10. In de bezwaarfase heeft de maatwerkdiscussie zich echter toegespitst op de vraag of er niet met een tijdslot op de functie Wonen kan worden vergund. Deze variant was niet meegenomen in voornoemd advies. Daarom is in beroep alsnog aanvullend advies gevraagd en de uitkomst daarvan is verwoord in de brief van verweerder van 7 december 2020.
11. Eiser heeft hiertegen naar het oordeel van de rechtbank terecht aangevoerd dat bij de toekenning van de functie Wonen buiten kantooruren, de niet-woonfunctie niet verloren gaat, dat er aan de bewijspositie van verweerder bij het vervullen van handhavingstaken of concreet voor de toezichthouder/controleur niets verandert en dat er ook administratief geen problemen zijn omdat vastlegging van deze voorwaarde in een nieuw bestemmingsplan met een aanduiding zou kunnen plaatsvinden.

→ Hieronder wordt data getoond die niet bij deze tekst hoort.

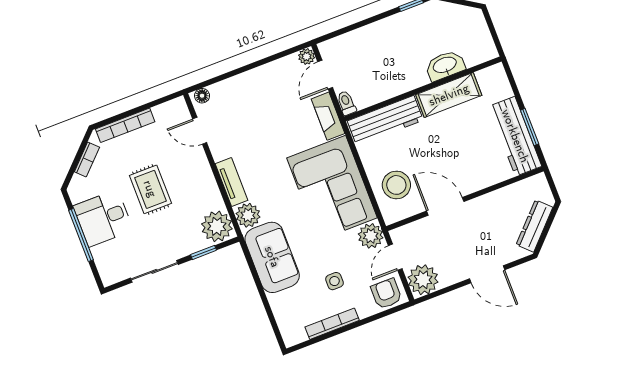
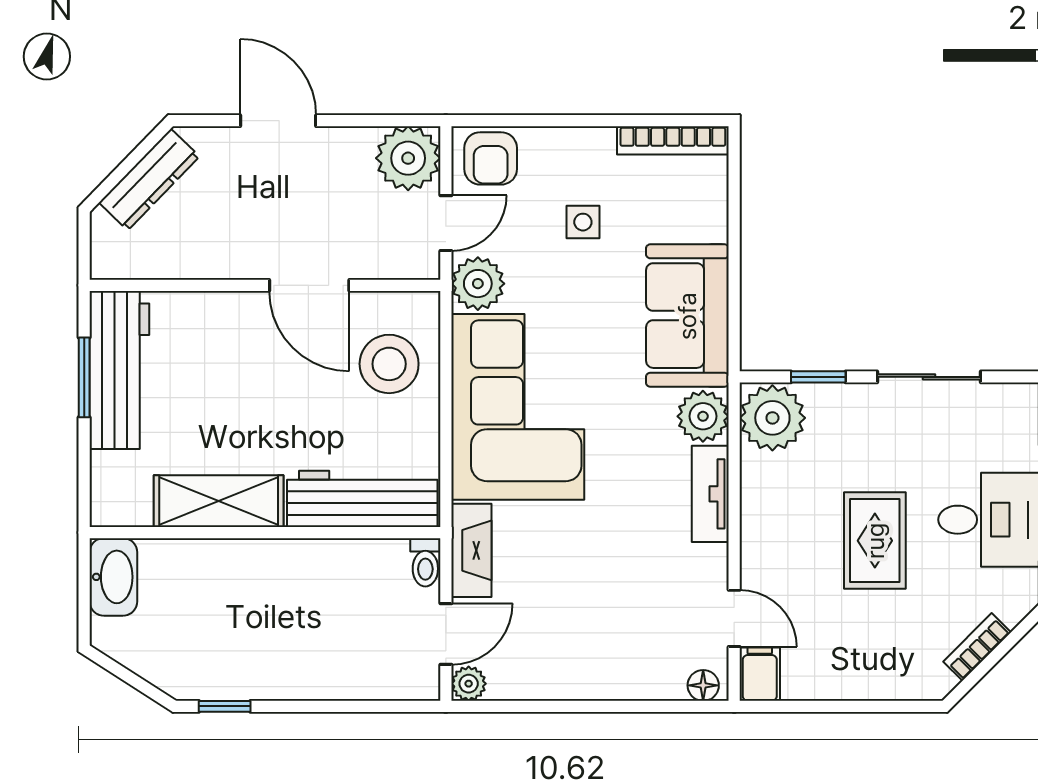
washbasin: (445, 65) -> (113, 577), moved, turned -90
filing cabinet: (179, 110) -> (760, 674), added
bookcase: (125, 125) -> (876, 685), removed
bookcase: (332, 324) -> (673, 140), moved

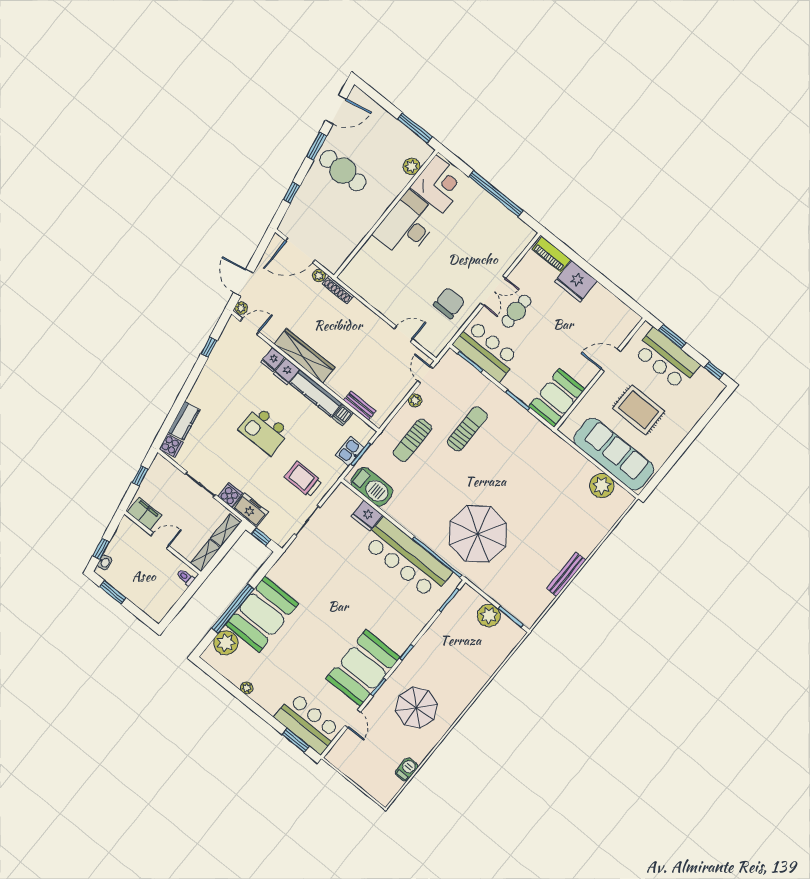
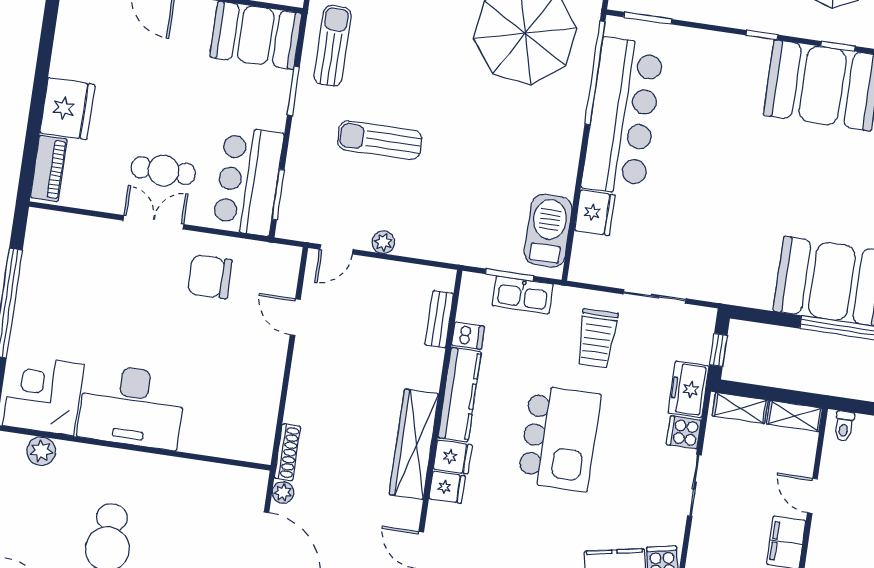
kitchen island: (264, 431) -> (559, 438), width x1.37, depth x1.28
sun lounger: (412, 440) -> (333, 46), moved, turned -90
kitchen sink: (350, 451) -> (523, 295), width x1.38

Omdat deze bezwaren dus geen geldig argument voor weigering kunnen opleveren, kunnen zij niet als redelijke belangen van verweerder in de belangenafweging, zo die al heeft plaatsgevonden, worden betrokken. Ook kan niet worden gezegd dat hierom gevaar voor precedentwerking zal ontstaan, zodat ook dit niet doorslaggevend kan zijn in deze afweging. Terwijl eisers belang evident is. Hij wil graag buiten kantooruren de eerste bouwlaag kunnen gebruiken voor wonen, al is het maar omdat de tuin alleen bereikbaar is via de begane grond. De rechtbank is van oordeel dat uit het voorgaande volgt dat er dus geen zorgvuldige belangenafweging heeft plaatsgevonden en acht het besluit daarom onvoldoende gemotiveerd. Verweerder heeft daarom bij gebruikmaking van haar discretionaire bevoegdheid met de gegeven motivering in redelijkheid niet kunnen besluiten om de aanvraag van eiser, zoals die voorlag in bezwaar, om een wijziging van de functie zakelijke dienstverlening naar zakelijke dienstverlening en wonen “alleen buiten kantooruren” op de eerste bouwlaag van het pand van eiser te weigeren.
12. Het beroep is gegrond. Het bestreden besluit wordt daarom vernietigd en aan verweerder wordt opgedragen een nieuw besluit te nemen met inachtneming van deze uitspraak.
13. Omdat de rechtbank het beroep gegrond verklaart, bepaalt de rechtbank dat verweerder aan eiser het door hem betaalde griffierecht vergoedt en veroordeelt zij verweerder in de proceskosten die eiser heeft gemaakt. Deze kosten stelt de rechtbank op grond van het Besluit proceskosten bestuursrecht voor de door een derde beroepsmatig verleende rechtsbijstand vast op € 1.602,- (1 punt voor het indienen van het beroepschrift, 2 punten voor het bijwonen van de zittingen, met een waarde per punt van € 534,- en een wegingsfactor 1).

Beslissing

De rechtbank:
- verklaart het beroep gegrond;
- vernietigt het bestreden besluit en draagt verweerder op binnen acht weken een nieuw besluit te nemen op het bezwaar van eiser met inachtneming van deze uitspraak;
- draagt verweerder op het betaalde griffierecht van € 174,- aan eiser te vergoeden;
- veroordeelt verweerder in de proceskosten van eiser tot een bedrag van € 1.602,-.
Deze uitspraak is gedaan door A.C. Loman, rechter, in aanwezigheid van
mr. A.E. van Duinen, griffier. De beslissing wordt in het openbaar uitgesproken.
griffier
rechter
Afschrift verzonden aan partijen op:

Rechtsmiddel

Tegen deze uitspraak kan binnen zes weken na de dag van verzending daarvan hoger beroep worden ingesteld bij de Afdeling bestuursrechtspaak van de Raad van State.